3. Predictive Waste Patterns Now that we’ve centralized the data, the long-term vision is to move from reactive reporting to predictive insights.
The Strategy: I’m beginning to explore how we can use the historical outreach data alongside contamination trends to suggest where a team should visit next—turning Zabble into a proactive consultant for these jurisdictions.
What I learned
Every project has its “aha” moments, but Zabble Zero specifically reshaped how I approach complex, data-heavy products.
1. Design for Systems, Not Just Screens When you’re dealing with a platform that needs to serve dozens of different jurisdictions, you can’t design fixed layouts. I learned to think in adaptive UI patterns. My focus shifted from “how does this look?” to “how does this system behave when a user adds 10 custom fields we didn’t plan for?”
2. Speed is a UX Feature When a user is managing hundreds of thousands of data points, performance is the user experience. A beautiful interface that takes three seconds to filter is a failure. This project reinforced the need to partner with engineering early to ensure that our search and sorting logic felt “instant,” regardless of the dataset size.

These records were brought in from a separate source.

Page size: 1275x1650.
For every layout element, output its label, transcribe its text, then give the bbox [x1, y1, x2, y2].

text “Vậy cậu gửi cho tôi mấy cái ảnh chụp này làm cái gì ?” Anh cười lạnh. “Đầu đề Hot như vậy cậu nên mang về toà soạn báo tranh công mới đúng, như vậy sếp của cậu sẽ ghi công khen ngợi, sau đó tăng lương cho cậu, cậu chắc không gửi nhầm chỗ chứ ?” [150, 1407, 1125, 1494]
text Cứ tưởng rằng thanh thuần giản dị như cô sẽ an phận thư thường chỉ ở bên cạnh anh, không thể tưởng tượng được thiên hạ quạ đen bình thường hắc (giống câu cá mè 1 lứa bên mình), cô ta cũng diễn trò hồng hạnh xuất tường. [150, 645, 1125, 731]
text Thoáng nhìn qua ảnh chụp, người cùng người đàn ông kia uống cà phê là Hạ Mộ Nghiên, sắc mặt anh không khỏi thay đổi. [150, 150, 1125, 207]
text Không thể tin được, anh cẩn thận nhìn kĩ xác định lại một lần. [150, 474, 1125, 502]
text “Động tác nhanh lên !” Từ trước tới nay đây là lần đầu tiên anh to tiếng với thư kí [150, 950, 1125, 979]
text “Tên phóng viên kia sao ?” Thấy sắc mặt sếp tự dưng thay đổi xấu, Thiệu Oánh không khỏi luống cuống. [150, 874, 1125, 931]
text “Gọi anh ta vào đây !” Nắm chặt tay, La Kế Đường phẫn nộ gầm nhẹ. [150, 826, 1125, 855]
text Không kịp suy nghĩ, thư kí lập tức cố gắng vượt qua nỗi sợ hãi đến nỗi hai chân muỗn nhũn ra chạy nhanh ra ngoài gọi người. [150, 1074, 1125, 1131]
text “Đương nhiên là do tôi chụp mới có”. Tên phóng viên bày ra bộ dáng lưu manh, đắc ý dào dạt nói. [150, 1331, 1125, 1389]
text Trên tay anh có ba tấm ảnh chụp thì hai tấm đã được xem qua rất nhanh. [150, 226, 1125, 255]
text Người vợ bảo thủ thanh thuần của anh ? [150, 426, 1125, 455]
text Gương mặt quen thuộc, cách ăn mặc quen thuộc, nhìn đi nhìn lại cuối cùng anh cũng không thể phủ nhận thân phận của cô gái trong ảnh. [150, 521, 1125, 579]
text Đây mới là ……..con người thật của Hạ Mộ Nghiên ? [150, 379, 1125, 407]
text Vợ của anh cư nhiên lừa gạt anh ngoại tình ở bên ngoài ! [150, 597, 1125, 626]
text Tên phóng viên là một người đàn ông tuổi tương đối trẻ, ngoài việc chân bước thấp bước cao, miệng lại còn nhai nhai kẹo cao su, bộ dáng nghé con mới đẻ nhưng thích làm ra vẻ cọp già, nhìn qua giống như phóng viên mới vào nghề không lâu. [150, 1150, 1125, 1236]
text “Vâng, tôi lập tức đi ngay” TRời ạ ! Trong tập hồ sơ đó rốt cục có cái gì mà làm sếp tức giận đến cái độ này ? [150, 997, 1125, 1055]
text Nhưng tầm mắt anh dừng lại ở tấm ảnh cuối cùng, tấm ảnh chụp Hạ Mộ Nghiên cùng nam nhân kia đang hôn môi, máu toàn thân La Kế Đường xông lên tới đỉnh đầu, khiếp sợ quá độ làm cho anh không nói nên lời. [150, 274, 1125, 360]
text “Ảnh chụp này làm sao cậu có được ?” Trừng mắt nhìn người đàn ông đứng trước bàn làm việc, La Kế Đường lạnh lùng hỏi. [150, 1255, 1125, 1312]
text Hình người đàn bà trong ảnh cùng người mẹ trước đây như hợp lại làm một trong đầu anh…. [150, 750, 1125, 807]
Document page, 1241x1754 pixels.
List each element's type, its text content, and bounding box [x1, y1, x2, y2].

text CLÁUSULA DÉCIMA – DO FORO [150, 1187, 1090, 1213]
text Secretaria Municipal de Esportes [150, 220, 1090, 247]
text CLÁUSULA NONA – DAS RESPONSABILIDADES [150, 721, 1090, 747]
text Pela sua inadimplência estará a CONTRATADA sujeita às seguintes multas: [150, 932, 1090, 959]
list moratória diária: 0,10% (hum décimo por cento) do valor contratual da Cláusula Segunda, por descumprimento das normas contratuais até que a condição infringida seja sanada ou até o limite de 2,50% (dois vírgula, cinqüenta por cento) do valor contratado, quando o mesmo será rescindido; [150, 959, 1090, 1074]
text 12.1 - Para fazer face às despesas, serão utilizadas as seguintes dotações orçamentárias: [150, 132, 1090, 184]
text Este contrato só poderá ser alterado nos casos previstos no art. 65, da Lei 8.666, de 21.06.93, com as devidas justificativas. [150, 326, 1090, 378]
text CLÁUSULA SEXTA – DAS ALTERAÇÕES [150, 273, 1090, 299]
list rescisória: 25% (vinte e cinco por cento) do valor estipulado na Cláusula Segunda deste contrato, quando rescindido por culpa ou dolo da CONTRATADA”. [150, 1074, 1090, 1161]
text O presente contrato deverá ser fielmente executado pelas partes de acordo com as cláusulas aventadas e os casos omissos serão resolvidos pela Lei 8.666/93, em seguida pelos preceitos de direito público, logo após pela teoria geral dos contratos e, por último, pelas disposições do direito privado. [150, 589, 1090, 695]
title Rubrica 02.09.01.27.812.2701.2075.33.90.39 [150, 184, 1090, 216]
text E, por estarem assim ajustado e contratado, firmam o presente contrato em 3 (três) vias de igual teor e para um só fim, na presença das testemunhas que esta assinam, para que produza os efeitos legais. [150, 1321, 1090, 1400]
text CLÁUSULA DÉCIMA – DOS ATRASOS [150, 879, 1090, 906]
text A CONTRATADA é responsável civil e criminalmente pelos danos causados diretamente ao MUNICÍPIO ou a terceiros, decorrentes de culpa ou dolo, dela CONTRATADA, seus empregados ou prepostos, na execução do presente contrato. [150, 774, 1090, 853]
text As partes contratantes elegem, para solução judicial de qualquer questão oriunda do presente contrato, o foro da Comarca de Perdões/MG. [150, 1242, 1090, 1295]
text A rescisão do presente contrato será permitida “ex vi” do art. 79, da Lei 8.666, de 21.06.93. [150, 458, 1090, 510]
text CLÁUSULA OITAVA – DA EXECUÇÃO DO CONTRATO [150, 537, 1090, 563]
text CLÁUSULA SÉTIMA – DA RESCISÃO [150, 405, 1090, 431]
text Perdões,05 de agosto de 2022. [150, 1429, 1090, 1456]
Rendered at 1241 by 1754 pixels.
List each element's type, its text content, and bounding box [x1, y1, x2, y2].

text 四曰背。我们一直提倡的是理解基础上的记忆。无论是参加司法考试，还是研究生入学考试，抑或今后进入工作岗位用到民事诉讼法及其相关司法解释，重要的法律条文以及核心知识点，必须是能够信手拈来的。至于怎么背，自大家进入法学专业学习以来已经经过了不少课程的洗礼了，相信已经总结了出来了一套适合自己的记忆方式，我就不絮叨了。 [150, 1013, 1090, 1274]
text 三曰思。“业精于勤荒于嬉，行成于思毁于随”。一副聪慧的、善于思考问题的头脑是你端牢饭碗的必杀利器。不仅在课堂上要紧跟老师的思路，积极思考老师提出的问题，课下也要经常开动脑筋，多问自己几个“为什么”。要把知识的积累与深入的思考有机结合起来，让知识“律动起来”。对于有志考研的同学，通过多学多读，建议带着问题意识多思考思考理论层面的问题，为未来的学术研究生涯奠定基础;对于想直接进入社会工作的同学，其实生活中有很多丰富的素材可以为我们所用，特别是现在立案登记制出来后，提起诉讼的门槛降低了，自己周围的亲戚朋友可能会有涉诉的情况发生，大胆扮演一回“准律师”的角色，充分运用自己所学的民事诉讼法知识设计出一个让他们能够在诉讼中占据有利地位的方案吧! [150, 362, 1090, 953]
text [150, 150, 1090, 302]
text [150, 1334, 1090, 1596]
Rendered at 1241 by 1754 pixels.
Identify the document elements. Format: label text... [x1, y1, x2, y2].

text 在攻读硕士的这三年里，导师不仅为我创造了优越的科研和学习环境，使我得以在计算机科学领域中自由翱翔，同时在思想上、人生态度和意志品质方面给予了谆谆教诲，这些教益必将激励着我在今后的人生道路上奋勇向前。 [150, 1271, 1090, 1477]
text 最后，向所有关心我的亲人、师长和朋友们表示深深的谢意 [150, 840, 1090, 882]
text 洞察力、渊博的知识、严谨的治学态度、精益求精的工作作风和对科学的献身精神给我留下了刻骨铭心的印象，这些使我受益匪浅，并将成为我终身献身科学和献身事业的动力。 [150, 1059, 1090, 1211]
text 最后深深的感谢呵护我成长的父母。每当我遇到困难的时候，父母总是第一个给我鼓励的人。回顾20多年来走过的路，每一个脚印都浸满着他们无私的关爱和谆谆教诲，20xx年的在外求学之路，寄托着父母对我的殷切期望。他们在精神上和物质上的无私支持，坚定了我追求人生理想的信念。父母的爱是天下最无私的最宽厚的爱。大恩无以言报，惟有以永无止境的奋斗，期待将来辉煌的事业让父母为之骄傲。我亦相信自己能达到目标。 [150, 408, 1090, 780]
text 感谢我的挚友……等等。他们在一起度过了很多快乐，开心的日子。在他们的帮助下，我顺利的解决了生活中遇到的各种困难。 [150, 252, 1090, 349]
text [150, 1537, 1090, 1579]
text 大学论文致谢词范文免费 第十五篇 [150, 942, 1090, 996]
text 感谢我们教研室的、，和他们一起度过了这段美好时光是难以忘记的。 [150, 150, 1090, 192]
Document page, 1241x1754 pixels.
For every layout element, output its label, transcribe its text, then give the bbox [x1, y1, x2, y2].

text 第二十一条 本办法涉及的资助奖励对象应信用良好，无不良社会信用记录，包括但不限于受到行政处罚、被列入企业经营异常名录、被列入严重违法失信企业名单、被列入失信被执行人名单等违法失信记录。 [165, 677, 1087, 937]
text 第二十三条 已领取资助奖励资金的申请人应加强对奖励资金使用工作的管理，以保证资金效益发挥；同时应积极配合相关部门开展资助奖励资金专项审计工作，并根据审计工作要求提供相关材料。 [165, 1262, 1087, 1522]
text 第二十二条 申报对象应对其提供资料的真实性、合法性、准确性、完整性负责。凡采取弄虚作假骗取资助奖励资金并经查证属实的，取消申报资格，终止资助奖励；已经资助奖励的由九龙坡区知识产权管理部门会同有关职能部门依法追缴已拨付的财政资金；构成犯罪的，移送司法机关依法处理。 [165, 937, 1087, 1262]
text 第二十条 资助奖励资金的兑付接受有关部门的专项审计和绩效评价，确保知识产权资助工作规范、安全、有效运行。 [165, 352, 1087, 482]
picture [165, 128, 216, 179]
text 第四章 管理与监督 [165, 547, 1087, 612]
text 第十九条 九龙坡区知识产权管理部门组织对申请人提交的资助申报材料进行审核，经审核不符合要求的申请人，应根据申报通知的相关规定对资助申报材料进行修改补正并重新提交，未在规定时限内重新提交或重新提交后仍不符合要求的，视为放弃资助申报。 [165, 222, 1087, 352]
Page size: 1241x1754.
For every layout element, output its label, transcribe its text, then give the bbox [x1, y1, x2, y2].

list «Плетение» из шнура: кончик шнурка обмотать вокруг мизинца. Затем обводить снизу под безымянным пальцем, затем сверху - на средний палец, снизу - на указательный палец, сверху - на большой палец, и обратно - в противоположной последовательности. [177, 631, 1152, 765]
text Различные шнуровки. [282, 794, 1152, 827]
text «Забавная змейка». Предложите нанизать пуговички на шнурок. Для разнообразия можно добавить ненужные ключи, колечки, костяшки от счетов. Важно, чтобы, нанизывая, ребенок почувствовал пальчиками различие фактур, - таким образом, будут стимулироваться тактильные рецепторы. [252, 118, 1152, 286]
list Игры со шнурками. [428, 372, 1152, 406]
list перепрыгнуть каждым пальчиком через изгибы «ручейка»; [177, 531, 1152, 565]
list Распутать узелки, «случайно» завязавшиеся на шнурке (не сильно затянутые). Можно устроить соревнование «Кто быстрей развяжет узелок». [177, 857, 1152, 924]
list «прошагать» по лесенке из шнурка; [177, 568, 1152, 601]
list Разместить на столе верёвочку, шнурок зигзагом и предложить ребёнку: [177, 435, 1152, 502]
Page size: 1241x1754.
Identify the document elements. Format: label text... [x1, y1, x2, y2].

3. The Power of “Code-First” Prototyping Moving out of Figma and into functional prototypes (using Lovable) was a game-changer. It allowed us to feel the friction of the data interactions in a way a static mock never could. It taught me that as a Lead, choosing the right tool for the specific problem—whether that’s a whiteboard, a wireframe, or a coded prototype—is half the battle.
4. Alignment Over Perfection Working in a small, fast-moving team means you don’t always have the luxury of a six-month discovery phase. I learned that getting a “good enough” low-fidelity flow in front of the team to spark a conversation is often more valuable than spending three days perfecting a high-fidelity mock-up that might be technically unfeasible.